▶ _PROBLEM STATEMENT_: Make an exact copy of all the records.

>>>>>

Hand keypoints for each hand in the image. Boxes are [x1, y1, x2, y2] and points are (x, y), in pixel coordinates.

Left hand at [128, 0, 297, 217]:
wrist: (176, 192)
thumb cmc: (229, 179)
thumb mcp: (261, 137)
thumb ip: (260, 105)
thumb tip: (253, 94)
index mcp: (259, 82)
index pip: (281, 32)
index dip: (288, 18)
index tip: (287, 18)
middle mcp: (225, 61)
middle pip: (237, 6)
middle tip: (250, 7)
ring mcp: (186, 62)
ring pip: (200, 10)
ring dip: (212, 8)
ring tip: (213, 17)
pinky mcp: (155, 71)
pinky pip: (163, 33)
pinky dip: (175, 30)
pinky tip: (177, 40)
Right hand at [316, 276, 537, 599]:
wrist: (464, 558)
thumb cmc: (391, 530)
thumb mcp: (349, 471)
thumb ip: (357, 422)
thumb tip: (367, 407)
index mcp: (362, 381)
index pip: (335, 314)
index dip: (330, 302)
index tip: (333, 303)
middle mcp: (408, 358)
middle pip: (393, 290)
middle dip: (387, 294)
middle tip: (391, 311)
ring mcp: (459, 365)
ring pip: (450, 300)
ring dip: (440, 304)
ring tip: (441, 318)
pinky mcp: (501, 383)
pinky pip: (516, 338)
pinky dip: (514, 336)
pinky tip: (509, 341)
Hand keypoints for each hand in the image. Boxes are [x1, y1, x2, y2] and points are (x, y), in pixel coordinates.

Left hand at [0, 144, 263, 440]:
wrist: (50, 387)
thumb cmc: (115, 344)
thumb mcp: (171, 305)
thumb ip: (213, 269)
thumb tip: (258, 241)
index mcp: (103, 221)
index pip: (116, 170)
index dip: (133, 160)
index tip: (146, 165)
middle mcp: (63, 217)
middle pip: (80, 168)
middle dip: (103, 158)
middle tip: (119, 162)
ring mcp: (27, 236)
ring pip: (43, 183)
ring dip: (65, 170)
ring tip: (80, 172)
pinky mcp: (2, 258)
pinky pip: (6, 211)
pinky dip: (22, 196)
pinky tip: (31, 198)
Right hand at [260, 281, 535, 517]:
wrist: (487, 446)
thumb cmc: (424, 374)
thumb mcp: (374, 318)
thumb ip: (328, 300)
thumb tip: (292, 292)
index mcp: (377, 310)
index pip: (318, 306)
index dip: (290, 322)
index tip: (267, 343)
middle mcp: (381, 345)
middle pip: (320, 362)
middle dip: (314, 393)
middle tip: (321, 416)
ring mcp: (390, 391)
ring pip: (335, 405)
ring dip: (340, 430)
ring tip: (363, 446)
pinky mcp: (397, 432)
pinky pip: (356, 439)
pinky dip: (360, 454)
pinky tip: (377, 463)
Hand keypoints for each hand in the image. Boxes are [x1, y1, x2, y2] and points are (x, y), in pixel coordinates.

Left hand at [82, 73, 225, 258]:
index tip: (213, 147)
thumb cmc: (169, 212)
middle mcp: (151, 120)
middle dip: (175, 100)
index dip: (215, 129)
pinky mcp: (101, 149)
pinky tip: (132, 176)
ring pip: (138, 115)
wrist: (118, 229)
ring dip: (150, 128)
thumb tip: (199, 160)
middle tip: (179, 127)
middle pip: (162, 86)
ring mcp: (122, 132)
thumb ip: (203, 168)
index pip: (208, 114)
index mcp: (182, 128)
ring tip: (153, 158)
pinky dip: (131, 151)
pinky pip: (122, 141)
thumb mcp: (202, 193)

<<<<<

▶ _RESULT FOR THIS EXERCISE_:
Hand keypoints for each hand in the image. Boxes are [x1, y1, x2, y2] and points are (x, y), in pixel coordinates.

Left hand at [128, 0, 297, 217]:
wrist: (176, 192)
thumb cmc: (229, 179)
thumb mcp: (261, 137)
thumb ip: (260, 105)
thumb tip: (253, 94)
index mcp: (259, 82)
index pip: (281, 32)
index dip: (288, 18)
index tip: (287, 18)
middle mcp: (225, 61)
middle pip: (237, 6)
middle tip: (250, 7)
ring mcp: (186, 62)
ring pip: (200, 10)
ring dip: (212, 8)
ring tip: (213, 17)
pinky mcp: (155, 71)
pinky pip: (163, 33)
pinky dip: (175, 30)
pinky tip: (177, 40)
Right hand at [316, 276, 537, 599]:
wrist: (464, 558)
thumb cmc: (391, 530)
thumb mcp: (349, 471)
thumb ip: (357, 422)
thumb tip: (367, 407)
index mcp: (362, 381)
index pip: (335, 314)
index dip: (330, 302)
index tip: (333, 303)
middle mcp: (408, 358)
middle pip: (393, 290)
middle dip: (387, 294)
middle tip: (391, 311)
ring mcp: (459, 365)
ring pip: (450, 300)
ring dip: (440, 304)
ring tip: (441, 318)
pinky mcp: (501, 383)
pinky pip: (516, 338)
pinky dip: (514, 336)
pinky tip: (509, 341)
Hand keypoints for each hand in the image. Boxes are [x1, y1, x2, y2] and points are (x, y), in pixel coordinates.

Left hand at [0, 144, 263, 440]:
wrist: (50, 387)
thumb cmc: (115, 344)
thumb mcp: (171, 305)
thumb ip: (213, 269)
thumb tip: (258, 241)
index mcp: (103, 221)
index pip: (116, 170)
index dip: (133, 160)
index tip: (146, 165)
middle mcp: (63, 217)
middle pip: (80, 168)
middle dip: (103, 158)
middle tip: (119, 162)
ring mcp: (27, 236)
ring pip: (43, 183)
ring dip: (65, 170)
ring tip: (80, 172)
pinky mcp: (2, 258)
pinky pip: (6, 211)
pinky dip: (22, 196)
pinky tip: (31, 198)
Right hand at [260, 281, 535, 517]:
wrist: (487, 446)
thumb cmc: (424, 374)
thumb mcp: (374, 318)
thumb ip: (328, 300)
thumb tip: (292, 292)
index mcp: (377, 310)
index pip: (318, 306)
index dip: (290, 322)
index tip: (267, 343)
middle mcp: (381, 345)
middle pip: (320, 362)
middle dip: (314, 393)
middle tip: (321, 416)
ring mcp: (390, 391)
ring pip: (335, 405)
ring dip: (340, 430)
ring tip: (363, 446)
pinky mcp: (397, 432)
pinky pip: (356, 439)
pinky dip: (360, 454)
pinky tip: (377, 463)
Hand keypoints for each hand in the image. Boxes are [x1, y1, x2, y2] and points are (x, y), in pixel coordinates.

Left hand at [82, 73, 225, 258]:
index tip: (213, 147)
thumb cmc: (169, 212)
middle mcp: (151, 120)
middle dip: (175, 100)
index dip: (215, 129)
pinky mcp: (101, 149)
pinky tip: (132, 176)
ring pip: (138, 115)
wrist: (118, 229)
ring dip: (150, 128)
thumb tip: (199, 160)
middle tip: (179, 127)
middle pip: (162, 86)
ring mcp: (122, 132)
thumb ip: (203, 168)
index pip: (208, 114)
index mcp: (182, 128)
ring tip: (153, 158)
pinky dip: (131, 151)
pinky pip: (122, 141)
thumb mcp: (202, 193)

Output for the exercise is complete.